Autoimmune disorders of the peripheral nerves are diverse and heterogeneous. T cells, macrophages, and autoantibodies have been implicated in their pathogenesis. Autoantibodies to peripheral nerve molecules seem to play a role not only in the pathogenesis but provide diagnostic, prognostic, and therapeutic help. We review the state of the art and most relevant recent findings regarding autoantibodies in chronic inflammatory neuropathies, focusing on their clinical utility. Research on autoantibodies in chronic inflammatory demyelinating polyradiculoneuropathy (CIDP) has received a recent boost with the description of antibodies against proteins of the node of Ranvier. Antibodies of the IgG4 isotype targeting the paranodal proteins contactin-1 (CNTN1) and neurofascin-155 (NF155) define specific CIDP subtypes and have diagnostic and prognostic implications.

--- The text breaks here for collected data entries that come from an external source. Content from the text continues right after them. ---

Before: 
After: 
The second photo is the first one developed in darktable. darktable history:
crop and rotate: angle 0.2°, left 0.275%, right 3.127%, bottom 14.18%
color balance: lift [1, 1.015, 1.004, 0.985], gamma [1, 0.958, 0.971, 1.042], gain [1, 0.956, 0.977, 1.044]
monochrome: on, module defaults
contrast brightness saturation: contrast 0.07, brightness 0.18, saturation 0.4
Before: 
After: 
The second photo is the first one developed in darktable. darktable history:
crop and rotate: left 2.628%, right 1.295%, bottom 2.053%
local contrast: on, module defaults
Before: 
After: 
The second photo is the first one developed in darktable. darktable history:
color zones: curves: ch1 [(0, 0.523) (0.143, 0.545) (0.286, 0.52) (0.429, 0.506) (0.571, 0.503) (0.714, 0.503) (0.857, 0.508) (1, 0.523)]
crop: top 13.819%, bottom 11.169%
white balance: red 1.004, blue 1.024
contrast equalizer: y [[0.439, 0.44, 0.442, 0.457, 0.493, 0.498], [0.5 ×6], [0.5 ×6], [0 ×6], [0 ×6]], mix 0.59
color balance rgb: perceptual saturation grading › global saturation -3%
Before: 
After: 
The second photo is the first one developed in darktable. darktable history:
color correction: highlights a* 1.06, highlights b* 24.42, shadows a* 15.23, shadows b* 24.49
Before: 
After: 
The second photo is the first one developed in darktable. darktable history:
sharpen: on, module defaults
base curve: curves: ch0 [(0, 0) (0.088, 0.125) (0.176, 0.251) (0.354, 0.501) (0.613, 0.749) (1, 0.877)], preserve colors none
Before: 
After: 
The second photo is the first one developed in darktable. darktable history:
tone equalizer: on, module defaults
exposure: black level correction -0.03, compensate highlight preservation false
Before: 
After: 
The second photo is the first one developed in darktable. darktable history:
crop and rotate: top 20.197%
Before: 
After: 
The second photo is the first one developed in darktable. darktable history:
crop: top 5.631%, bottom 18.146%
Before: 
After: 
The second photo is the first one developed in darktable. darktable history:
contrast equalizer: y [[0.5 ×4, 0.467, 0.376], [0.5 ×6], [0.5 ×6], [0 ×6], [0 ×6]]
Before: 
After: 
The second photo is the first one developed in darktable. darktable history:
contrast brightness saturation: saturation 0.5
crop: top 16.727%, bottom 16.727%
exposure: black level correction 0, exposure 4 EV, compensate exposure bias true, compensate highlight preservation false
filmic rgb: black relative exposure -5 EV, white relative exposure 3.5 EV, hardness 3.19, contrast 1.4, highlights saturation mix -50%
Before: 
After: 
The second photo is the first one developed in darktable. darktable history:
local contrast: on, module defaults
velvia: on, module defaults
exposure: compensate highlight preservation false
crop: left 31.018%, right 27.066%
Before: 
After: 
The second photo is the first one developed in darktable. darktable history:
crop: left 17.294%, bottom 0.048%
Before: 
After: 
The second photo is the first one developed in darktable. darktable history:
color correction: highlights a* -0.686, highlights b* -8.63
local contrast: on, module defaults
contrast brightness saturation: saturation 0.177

In multifocal motor neuropathy, anti-GM1 production is restricted to very few B-cell clones that could be the target of therapies aimed to remove or inactivate them. Moreover, novel ELISA and glycoarray techniques combining GM1 and galactocerebroside gangliosides improved the sensitivity of autoantibody detection. Detailed clinical and paraclinical features, including autoantibody reactivity patters, of autoimmune syndromes affecting simultaneously the central and peripheral nervous systems, are also described. The heterogeneity of chronic inflammatory neuropathies is being unraveled with the description of specific autoantibodies and their association with small disease subtypes. The recently described paranodal autoantibodies anti-CNTN1 and NF155 have direct clinical value and seem to determine response to treatment. Further studies are needed to fully understand the primary contribution of the antibodies to the pathophysiology of the immune neuropathies.